Now I know that somewhere along the line, my Tyrant was a useful creation but oh my, has it outworn its usefulness. I dare say it has now moved from nuisance to menace. I simply cannot allow it to continue to flourish because its choking the life out of other things - including me. Its stealing enjoyment and self-confidence. Its eating up energy and sending me seeking ways to refuel myself ... ways that include chocolate binges.

So for the next few days I will give the Tyrant its opportunity to share its whining, wheedling voice on my journal pages so that it can blow itself out. Like so many bullies, I'm pretty sure that once it is revealed for the weak-kneed, controlling and shallow creature that it is, it will beat a hasty retreat. Most often its messages are more than ridiculous, they are not even founded on reality! So instead of meekly accepting them with head bowed, I'm going to stare it in the eye and give it a reality check, question, get curious about and quite possibly talk back to it. And in the end, I will simply choose to stop empowering this part of myself because it is no longer required.

And what about the part of me that is speeding ahead? Well, it is a creative fire that is growing hotter by the day. I am simply bursting with ideas, possibilities and pure joy. I found myself giggling over the Spider cupcakes I made for my son's class and the gnarly Witch's Finger cookies I baked that looked so realistic.
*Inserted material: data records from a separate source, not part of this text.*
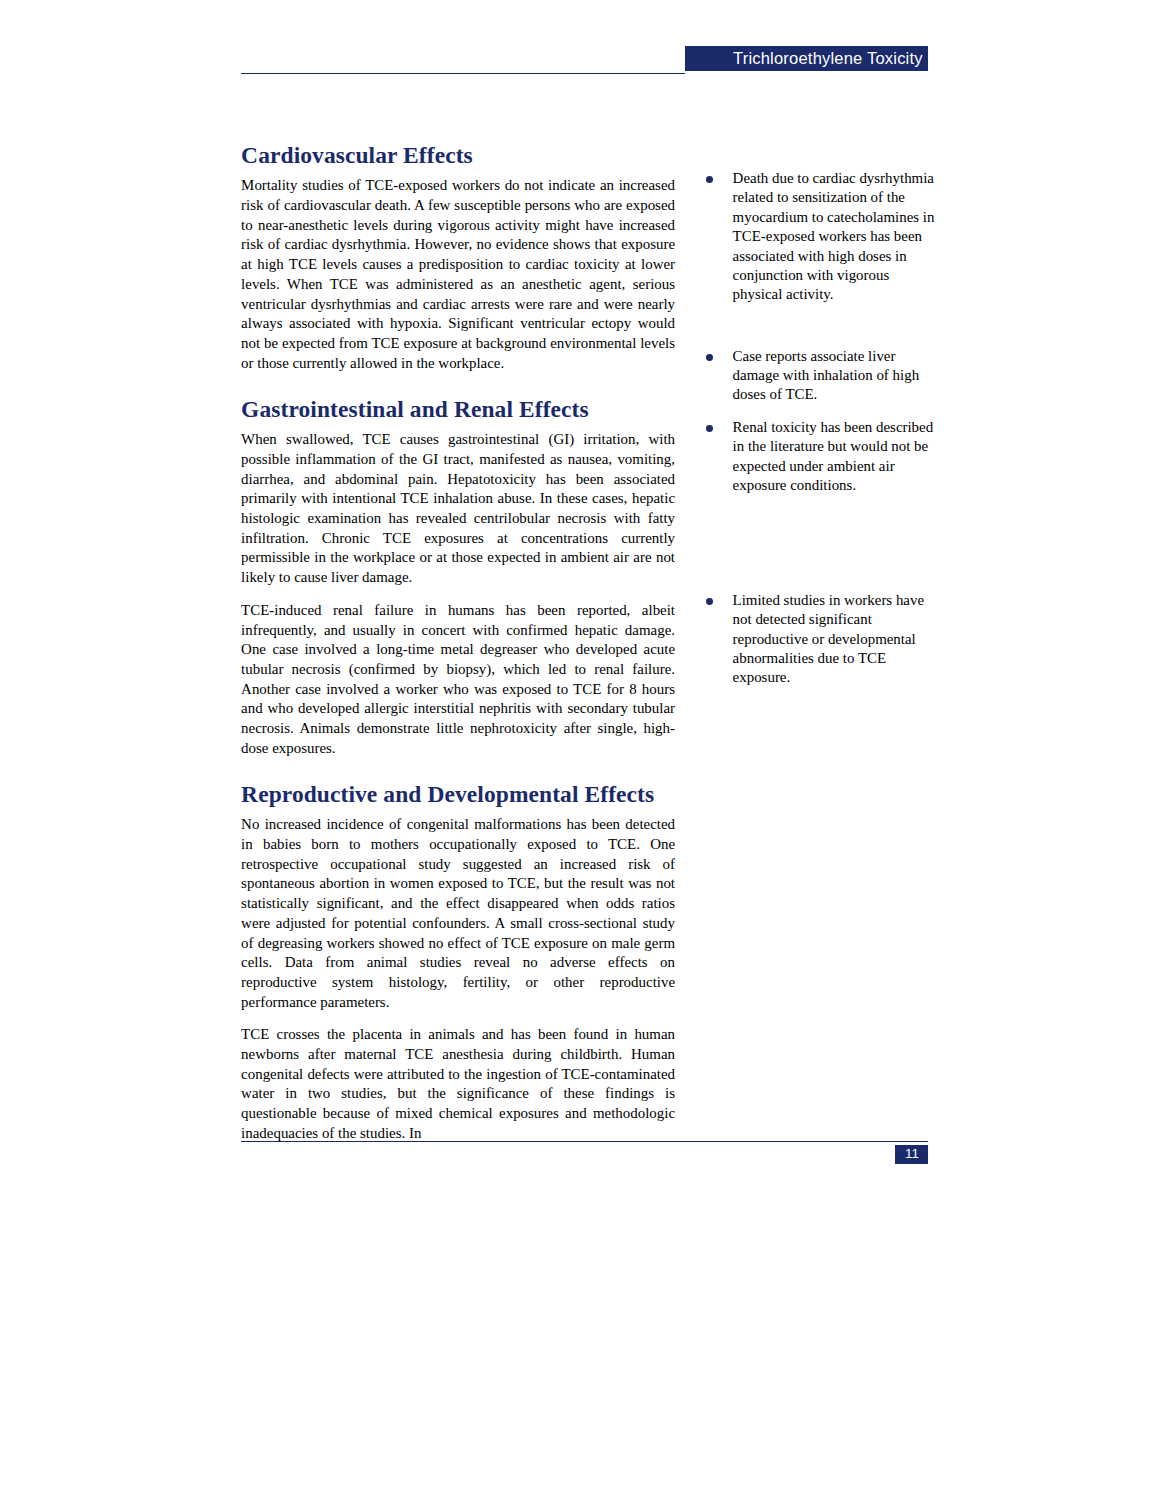Trichloroethylene Toxicity
Cardiovascular Effects
Mortality studies of TCE-exposed workers do not indicate an increased risk of cardiovascular death. A few susceptible persons who are exposed to near-anesthetic levels during vigorous activity might have increased risk of cardiac dysrhythmia. However, no evidence shows that exposure at high TCE levels causes a predisposition to cardiac toxicity at lower levels. When TCE was administered as an anesthetic agent, serious ventricular dysrhythmias and cardiac arrests were rare and were nearly always associated with hypoxia. Significant ventricular ectopy would not be expected from TCE exposure at background environmental levels or those currently allowed in the workplace.
Gastrointestinal and Renal Effects
When swallowed, TCE causes gastrointestinal (GI) irritation, with possible inflammation of the GI tract, manifested as nausea, vomiting, diarrhea, and abdominal pain. Hepatotoxicity has been associated primarily with intentional TCE inhalation abuse. In these cases, hepatic histologic examination has revealed centrilobular necrosis with fatty infiltration. Chronic TCE exposures at concentrations currently permissible in the workplace or at those expected in ambient air are not likely to cause liver damage.
TCE-induced renal failure in humans has been reported, albeit infrequently, and usually in concert with confirmed hepatic damage. One case involved a long-time metal degreaser who developed acute tubular necrosis (confirmed by biopsy), which led to renal failure. Another case involved a worker who was exposed to TCE for 8 hours and who developed allergic interstitial nephritis with secondary tubular necrosis. Animals demonstrate little nephrotoxicity after single, high-dose exposures.
Reproductive and Developmental Effects
No increased incidence of congenital malformations has been detected in babies born to mothers occupationally exposed to TCE. One retrospective occupational study suggested an increased risk of spontaneous abortion in women exposed to TCE, but the result was not statistically significant, and the effect disappeared when odds ratios were adjusted for potential confounders. A small cross-sectional study of degreasing workers showed no effect of TCE exposure on male germ cells. Data from animal studies reveal no adverse effects on reproductive system histology, fertility, or other reproductive performance parameters.
TCE crosses the placenta in animals and has been found in human newborns after maternal TCE anesthesia during childbirth. Human congenital defects were attributed to the ingestion of TCE-contaminated water in two studies, but the significance of these findings is questionable because of mixed chemical exposures and methodologic inadequacies of the studies. In
Death due to cardiac dysrhythmia related to sensitization of the myocardium to catecholamines in TCE-exposed workers has been associated with high doses in conjunction with vigorous physical activity.
Case reports associate liver damage with inhalation of high doses of TCE.
Renal toxicity has been described in the literature but would not be expected under ambient air exposure conditions.
Limited studies in workers have not detected significant reproductive or developmental abnormalities due to TCE exposure.
11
I'm knitting. I'm writing. I'm planning the decor of our new home. I'm cooking. I'm playing. And somewhere in the midst of it all, I noticed the thought "I'm not willing to give up all this joy ever again."

I know that in the past I have squeezed out those things to make room for work and obligation. Even now, I fight the urge to be in constant motion -cleaning, organizing, packing. Doing things joylessly simply because I call them work. This week I finally allowed myself to notice that I can do them all joyfully. That my creativity is in how I choose to do them. Those tasks aren't penance in order to get back to what I enjoy - they are part of the whole dance. One feeds the other and I get to decide how much pleasure I take in living my life. Score one for me, none for the Tyrant on this front. No wonder it is pressing its cause these days. It must sense impending annihilation!